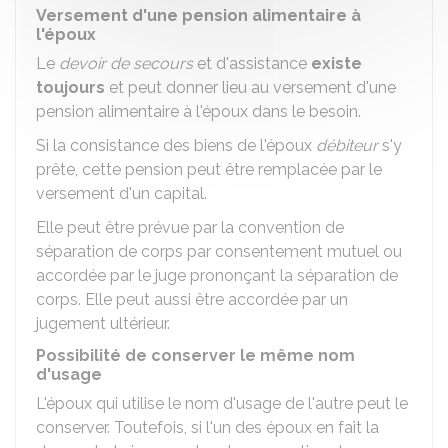
Versement d'une pension alimentaire à
l'époux
Le
devoir de secours
et d'assistance
existe
toujours
et peut donner lieu au versement d'une
pension alimentaire à l'époux dans le besoin.
Si la consistance des biens de l'époux
débiteur
s'y
prête, cette pension peut être remplacée par le
versement d'un capital.
Elle peut être prévue par la convention de
séparation de corps par consentement mutuel ou
accordée par le juge prononçant la séparation de
corps. Elle peut aussi être accordée par un
jugement ultérieur.
Possibilité de conserver le même nom
d'usage
L'époux qui utilise le nom d'usage de l'autre peut le
conserver. Toutefois, si l'un des époux en fait la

----

Recopiez le texte des items ci-dessus en substituant « contribution alimentaire » à « pension alimentaire » partout, sans autre modification. Omettez les images dans la réponse.

# VOTRE SOLUTION:
Versement d'une contribution alimentaire à
l'époux
Le
devoir de secours
et d'assistance
existe
toujours
et peut donner lieu au versement d'une
contribution alimentaire à l'époux dans le besoin.
Si la consistance des biens de l'époux
débiteur
s'y
prête, cette pension peut être remplacée par le
versement d'un capital.
Elle peut être prévue par la convention de
séparation de corps par consentement mutuel ou
accordée par le juge prononçant la séparation de
corps. Elle peut aussi être accordée par un
jugement ultérieur.
Possibilité de conserver le même nom
d'usage
L'époux qui utilise le nom d'usage de l'autre peut le
conserver. Toutefois, si l'un des époux en fait la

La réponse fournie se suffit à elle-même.